▶ **AIM OF THE EXERCISE**: All of the entries need to be written out again, exactly as they are.

▶ **PROVIDED ENTRIES**:
━━━━━━━━━━━━━━━━━━━━

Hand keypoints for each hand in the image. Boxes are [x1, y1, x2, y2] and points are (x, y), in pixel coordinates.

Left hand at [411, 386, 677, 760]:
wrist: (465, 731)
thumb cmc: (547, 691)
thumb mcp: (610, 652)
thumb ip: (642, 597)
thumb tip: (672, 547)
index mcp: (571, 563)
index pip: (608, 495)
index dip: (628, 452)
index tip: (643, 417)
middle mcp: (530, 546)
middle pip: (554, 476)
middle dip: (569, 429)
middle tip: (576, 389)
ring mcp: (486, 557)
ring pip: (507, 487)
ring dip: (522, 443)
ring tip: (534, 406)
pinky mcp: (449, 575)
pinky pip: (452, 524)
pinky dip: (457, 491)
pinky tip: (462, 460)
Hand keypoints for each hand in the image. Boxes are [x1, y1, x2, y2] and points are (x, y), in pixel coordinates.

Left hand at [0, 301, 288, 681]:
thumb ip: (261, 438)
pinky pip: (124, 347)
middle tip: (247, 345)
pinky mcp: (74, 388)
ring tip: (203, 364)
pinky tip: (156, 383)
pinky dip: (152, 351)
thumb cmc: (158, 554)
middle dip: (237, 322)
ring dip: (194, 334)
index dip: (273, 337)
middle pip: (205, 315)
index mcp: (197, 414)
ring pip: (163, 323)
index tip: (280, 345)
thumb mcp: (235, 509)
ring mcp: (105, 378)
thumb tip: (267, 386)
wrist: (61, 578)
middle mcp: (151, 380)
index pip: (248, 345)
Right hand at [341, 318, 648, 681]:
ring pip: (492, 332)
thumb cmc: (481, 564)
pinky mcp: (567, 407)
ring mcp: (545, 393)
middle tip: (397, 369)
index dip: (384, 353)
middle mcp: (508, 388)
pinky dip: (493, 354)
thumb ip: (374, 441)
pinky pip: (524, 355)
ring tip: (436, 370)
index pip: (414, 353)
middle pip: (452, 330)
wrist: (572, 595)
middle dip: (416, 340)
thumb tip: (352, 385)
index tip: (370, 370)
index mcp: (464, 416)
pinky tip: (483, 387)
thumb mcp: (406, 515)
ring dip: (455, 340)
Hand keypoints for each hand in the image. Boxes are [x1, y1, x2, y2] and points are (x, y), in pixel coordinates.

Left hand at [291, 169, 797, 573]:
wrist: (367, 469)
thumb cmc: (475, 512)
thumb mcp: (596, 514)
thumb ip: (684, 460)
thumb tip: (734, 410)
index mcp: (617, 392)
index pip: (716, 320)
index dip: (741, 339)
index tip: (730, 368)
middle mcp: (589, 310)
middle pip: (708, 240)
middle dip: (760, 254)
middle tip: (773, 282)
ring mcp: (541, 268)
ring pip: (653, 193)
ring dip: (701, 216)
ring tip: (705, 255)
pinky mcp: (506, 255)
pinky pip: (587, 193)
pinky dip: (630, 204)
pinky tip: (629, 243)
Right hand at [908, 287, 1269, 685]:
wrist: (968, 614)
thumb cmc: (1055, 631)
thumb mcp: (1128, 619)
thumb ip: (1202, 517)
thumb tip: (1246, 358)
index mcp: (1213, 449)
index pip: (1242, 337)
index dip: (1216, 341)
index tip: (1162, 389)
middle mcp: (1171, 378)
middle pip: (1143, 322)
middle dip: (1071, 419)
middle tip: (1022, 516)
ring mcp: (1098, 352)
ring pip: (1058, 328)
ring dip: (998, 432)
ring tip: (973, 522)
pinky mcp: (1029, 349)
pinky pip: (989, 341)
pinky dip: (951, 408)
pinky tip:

━━━━━━━━━━━━━━━━━━━━

▶ **ANSWER AREA**:
Hand keypoints for each hand in the image. Boxes are [x1, y1, x2, y2] and points are (x, y), in pixel coordinates.

Left hand at [411, 386, 677, 760]:
wrist: (465, 731)
thumb cmc: (547, 691)
thumb mcp: (610, 652)
thumb ip: (642, 597)
thumb tip: (672, 547)
index mcp: (571, 563)
index pip: (608, 495)
index dip: (628, 452)
index tip: (643, 417)
middle mcp: (530, 546)
middle pip: (554, 476)
middle dip: (569, 429)
middle tip: (576, 389)
ring mcp: (486, 557)
ring pip: (507, 487)
ring dip: (522, 443)
ring tip: (534, 406)
pinky mcp: (449, 575)
pinky pip: (452, 524)
pinky dip: (457, 491)
pinky tip: (462, 460)
Hand keypoints for each hand in the image. Boxes are [x1, y1, x2, y2] and points are (x, y), in pixel coordinates.

Left hand at [0, 301, 288, 681]:
thumb ip: (261, 438)
pinky pip: (124, 347)
middle tip: (247, 345)
pinky mcp: (74, 388)
ring tip: (203, 364)
pinky tip: (156, 383)
pinky dip: (152, 351)
thumb cmc: (158, 554)
middle dip: (237, 322)
ring dip: (194, 334)
index dip: (273, 337)
middle pip: (205, 315)
index mcp: (197, 414)
ring pip: (163, 323)
index tip: (280, 345)
thumb mcp: (235, 509)
ring mcp: (105, 378)
thumb tip: (267, 386)
wrist: (61, 578)
middle mcp: (151, 380)
index pip: (248, 345)
Right hand at [341, 318, 648, 681]:
ring pip: (492, 332)
thumb cmc: (481, 564)
pinky mcp: (567, 407)
ring mcp: (545, 393)
middle tip: (397, 369)
index dip: (384, 353)
middle mcp: (508, 388)
pinky dip: (493, 354)
thumb ip: (374, 441)
pinky pip: (524, 355)
ring tip: (436, 370)
index pip: (414, 353)
middle pip: (452, 330)
wrist: (572, 595)
middle dip: (416, 340)
thumb tip: (352, 385)
index tip: (370, 370)
index mcp: (464, 416)
pinky tip: (483, 387)
thumb mcp: (406, 515)
ring dip: (455, 340)
Hand keypoints for each hand in the image. Boxes are [x1, y1, x2, y2] and points are (x, y), in pixel coordinates.

Left hand at [291, 169, 797, 573]:
wrist: (367, 469)
thumb cmc: (475, 512)
thumb mcp: (596, 514)
thumb ip: (684, 460)
thumb tip: (734, 410)
index mcp: (617, 392)
index pip: (716, 320)
index dip: (741, 339)
index tip: (730, 368)
middle mcp: (589, 310)
middle pip: (708, 240)
middle dip: (760, 254)
middle tip: (773, 282)
ring mcp: (541, 268)
ring pip: (653, 193)
ring dip: (701, 216)
ring tip: (705, 255)
pinky mcp: (506, 255)
pinky pip: (587, 193)
pinky dip: (630, 204)
pinky tip: (629, 243)
Right hand at [908, 287, 1269, 685]:
wrist: (968, 614)
thumb cmc: (1055, 631)
thumb mcp: (1128, 619)
thumb ip: (1202, 517)
thumb tip: (1246, 358)
index mcp: (1213, 449)
index pip: (1242, 337)
index dip: (1216, 341)
index tip: (1162, 389)
middle mcp: (1171, 378)
middle pip: (1143, 322)
middle dip: (1071, 419)
middle tip: (1022, 516)
ring mcp: (1098, 352)
ring pip: (1058, 328)
ring dip: (998, 432)
ring tip: (973, 522)
pinky mcp: (1029, 349)
pinky pip: (989, 341)
pinky dip: (951, 408)
pinky tip:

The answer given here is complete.